4.2. Clinical Scheduling and Protocoling

Extending beyond the realm of imaging, AI’s efficiency can also be employed to streamline other areas of clinical operation. Several commercial AI applications have been developed to assist with clinical scheduling, aiming to optimize equipment and staff utilization. For example, algorithms have been developed to assess patient risk factors and predict the amount of time needed for a surgical case, thus enabling more accurate scheduling and utilization of operating rooms [28]. In radiology, scheduling applications may also focus on protocoling studies, such as MRIs, that have the potential to be performed differently based on the clinical scenario. Protocolling studies are essential but time-consuming and are estimated to take up to 6% of a radiologist’s time [29][30]. A study by Trivedi et al. used natural language processing (NLP), a type of machine learning, to assign contrast to musculoskeletal MRI protocols, and a study by Brown and Marotta used NLP to protocol brain MRIs, with both showing 83% accuracy [31][32]. A broader simulation study by Kalra et al. used NLP to protocol general CT and MRI studies, finding that nearly 70% of case protocols could be successfully automated [29]. As more advanced language models (such as large language models including ChatGPT) become available for study, complex clinical questions may be even better understood and translated by AI into their relevant imaging parameters. Reducing this workload could not only save time but potentially minimize interruptions and help ensure that a consistent and appropriate modality is being utilized to address the clinical question.

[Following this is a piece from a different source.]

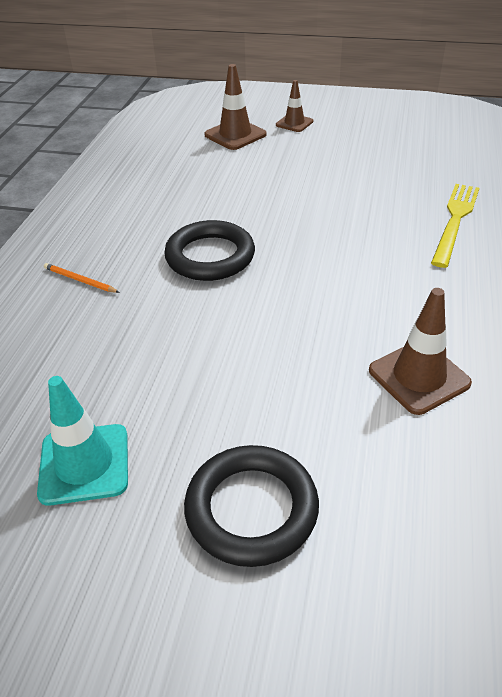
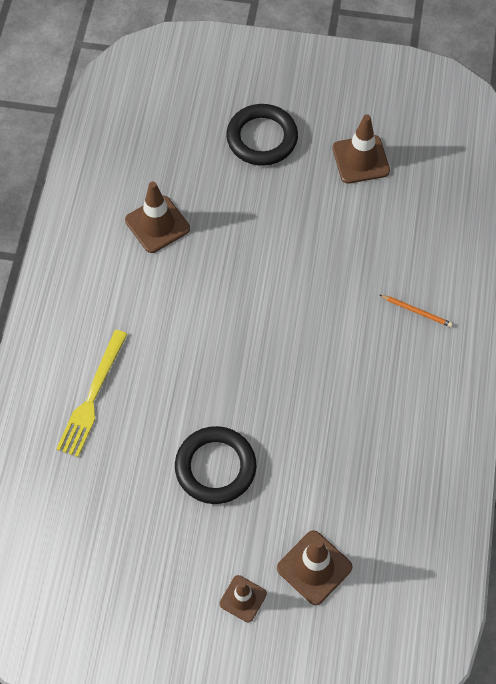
camera: 175 degrees right, 20 degrees up
turquoise traffic cone [37,376,128,506] -> brown traffic cone [332,114,390,184]
black ring [164,220,255,281] -> black ring moved to [175,426,256,504]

Appointment scheduling algorithms have also been developed, often based on the likelihood of a patient missing an appointment. This allows the schedulers to “overbook” or schedule multiple patients for the same appointment times with the expectation of attrition or cancelations. However, studies in other medical fields have found that AI scheduling may inadvertently contribute to healthcare disparities. For example, in one study, socioeconomic biases were inherent in the algorithm training data, resulting in some patients having inappropriately longer wait times [33]. ML applications are ultimately a reflection of their training data, and understanding that ML applications may perpetuate human biases is important to ensure that vulnerable populations are receiving equitable care. Multiple studies have underscored the imperative for a cautious and ethical approach towards creating AI models, with a clear focus on enhancing data diversity to ensure equitable health outcomes for all populations. For example, Mema and McGinty discussed the potential for AI to reduce health disparities in breast cancer care and highlight the need for active clinician engagement to reduce biases, Agarwal et al. discussed bias sources and proposed mitigation strategies in AI for healthcare, and Halamka et al. discussed discrimination relating to surgical care and proposed ways AI may help [34][35][36].